* [SUPPLIED TEXT]:
┌────────

How to Analyze and Process Unstructured Data
Unstructured data are datasets that have not been structured in a predefined manner.
Unstructured data is typically textual, like open-ended survey responses and social media
conversations, but can also be non-textual, like images, video, and audio. Unstructured
information is growing quickly due to increased use of digital applications and services. Some
estimates say that 80-90% of company data is unstructured, and it continues to grow at an
alarming rate per year.

While structured data is important, unstructured data is even more valuable to businesses if
analyzed correctly. It can provide a wealth of insights that statistics and numbers just can’t
explain.

Structured Data Vs. Unstructured Data: What's The Difference?
Unstructured vs Structured Data
Structured, unstructured and semi-structured data all fall under the umbrella of ‘big data’.
While all three types of data can offer incredible insights, it’s important to know which data
type to collect and when, and which one to analyze for the insights you’re hoping to gain.
Although it contains figures, statistics, and facts, unstructured data is usually text-heavy or
configured in a way that’s difficult to analyze. Social media posts, for example, might contain
opinions, topics that are being discussed, and feature recommendations. But this information
is difficult to process in bulk. First, specific bits of information must be extracted and
categorized, then analyzed to gain usable insights.
Structured data, on the other hand, is often numerical and easy to analyze. It’s organized in a
pre-defined structured format, such as Excel and Google Sheets, where data is added to
standardized columns and rows relating to pre-set parameters. The framework of structured
data models is designed for easy data entry, search, comparison, and extraction.
There is also semi-structured data, which is also text-heavy data but loosely organized into
categories or “meta tags.” This information can be easily broken into its individual groups, but
the data within these groups is itself unstructured.

Email is a good example of this: you can search your email by Inbox, Sent, and Drafts, but the
email text within each category has no pre-set structure.
Unstructured Data Types & Examples
Unstructured data examples, like twitter, emails, chat, images, audio, and more
Examples of unstructured data include legal documents, audio, chats, video, images, text on a
web page, and much more. Discover some of the most common unstructured data examples
below:

Examples of unstructured data are:
Business Documents
Emails
Social Media
Customer Feedback
Webpages
Open Ended Survey Responses
Images, Audio, and Video

Business Documents
Written business reports, legal documents, and presentations are often printed on paper, in
PDFs, or even hand-written, and some may contain spreadsheets, images, or XML files.
Although text files may be organized in a common format, data isn’t structured in a way that
can be analyzed without advanced AI technology.

└────────

* [TASK DETAILS]: Pick up the piece on unstructured data after its last sentence and keep writing it. The lines that follow have no connection to the piece on unstructured data.

Saved entries
┌────────

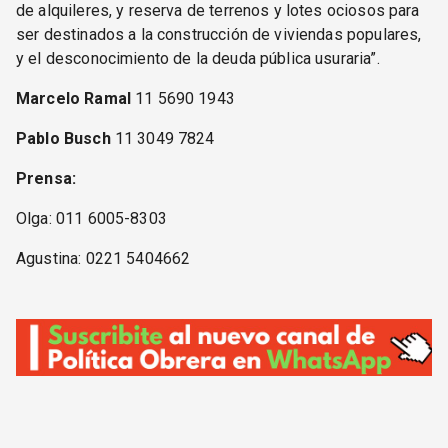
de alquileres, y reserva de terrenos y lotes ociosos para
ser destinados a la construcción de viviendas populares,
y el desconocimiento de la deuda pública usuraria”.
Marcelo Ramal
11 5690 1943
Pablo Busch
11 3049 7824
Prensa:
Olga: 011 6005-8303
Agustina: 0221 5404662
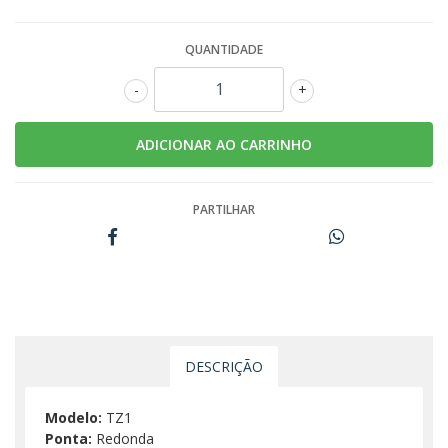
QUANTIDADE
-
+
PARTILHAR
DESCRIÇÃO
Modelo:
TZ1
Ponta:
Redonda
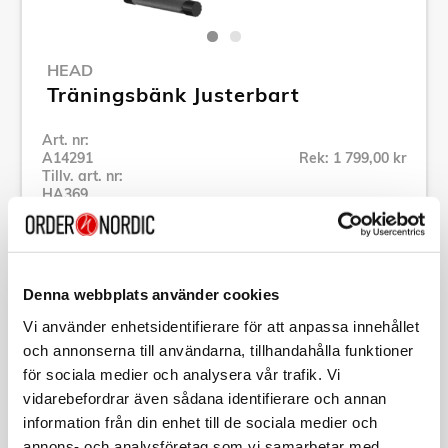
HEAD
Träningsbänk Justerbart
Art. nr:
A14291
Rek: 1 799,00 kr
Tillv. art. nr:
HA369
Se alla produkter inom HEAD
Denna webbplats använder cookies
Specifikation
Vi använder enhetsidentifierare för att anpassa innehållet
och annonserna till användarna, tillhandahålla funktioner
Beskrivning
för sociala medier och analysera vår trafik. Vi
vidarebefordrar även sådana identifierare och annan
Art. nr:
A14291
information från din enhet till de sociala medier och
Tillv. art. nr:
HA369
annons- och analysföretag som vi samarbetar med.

└────────

* [ANSWER TO THE PROBLEM]:
These documents contain huge amounts of unstructured data that often goes unexploited, as
it’s considered too time-consuming to analyze. Fortunately, by using text analysis techniques,
companies can now gather valuable information from these documents about customers,
employees, and use them for competitive research.
Emails
We send dozens of emails daily, which translates into huge amounts of unstructured data.
Although emails are semi-structured by categories, like in this example below, the data within
each email is unstructured.
Example of semi-unstrcutured data: emails
Text analysis software can scan through thousands of emails in seconds to extract customer
information, organize by category and route to the proper department, track customer service
quality, and more.
You can even find out what kind of language works best for customer communication and
easily analyze to find out major customer pain points in just a few minutes. For example, you
might discover particular topics that are mentioned most frequently in a negative way.

Social Media
Social media data is similar to emails, in that some of it is organized. Hashtags, for example,
help users search for topics that they’re interested in. But the messages containing these
hashtags are unstructured.
A hashtag search on Twitter as a semi-structured data example

Social media data mass-grows by the second into a huge, nebulous, real-time archive of ideas,
opinions, and statistics. When social media users mention brands and products, it can turn into
useful data that can be mined for opinions.
Customer Feedback
Customer feedback can come in many forms: online reviews, surveys, phone calls, and
unsolicited social media posts. When it’s possible to gather and analyze all of this information
together, you can get a fully-balanced view into the thoughts of your customers.
Follow your customers’ major concerns daily, implement changes, and track the results with
tools like sentiment analysis and word clouds. You’ll save time and increase accuracy with text
analysis software – no more guesswork or semi-informed decision making.
By performing customer feedback analysis, you’ll have hard data on the voice of the customer
and an overview of your area of expertise.
Webpages
The vast internet creates unstructured data at breakneck speed. Webpages can include text,
images, audio, video, all manner of content. And while the structure of web pages is written in
HTML code, this doesn’t actually explain the content of the pages.It can be useful to mine,
extract, and organize this data to find information about customers, competitors, and overall
public sentiment. Also, as web pages are constantly changing, machine learning software
allows you to constantly track them and compare throughout time.
Open-Ended Survey Responses
While some surveys are designed to be easily analyzed with multiple-choice questions, there
are usually more insights to be gained from open-ended questionnaires. Because responders
answer in their own words, the text or recordings produced need to be broken down into usable
data before it can be properly analyzed. Performing survey analysis on open-ended responses
offers more nuance and may even include new ideas and recommendations from customers.
Once the unstructured responses have been gathered, they can be organized and analyzed with
business intelligence tools that classify, analyze and visualize data. Discover 6 effective ways
to analyze open-ended responses in NPS surveys.
Customer feedback in survey responses: 'I love your product'
Images, Audio, and Video
Although multimedia files may be tagged with titles or subjects and saved in databases as MP3,
JPG, PNG, GIF, etc., they are still unstructured because we don’t know what the image, audio,
or video represents.
Speech-to-text technology like Gong, however, can be used to convert audio files into text,
which can then be analyzed by natural language processing software. And image and video
analysis has made great advancements with facial and subject recognition software.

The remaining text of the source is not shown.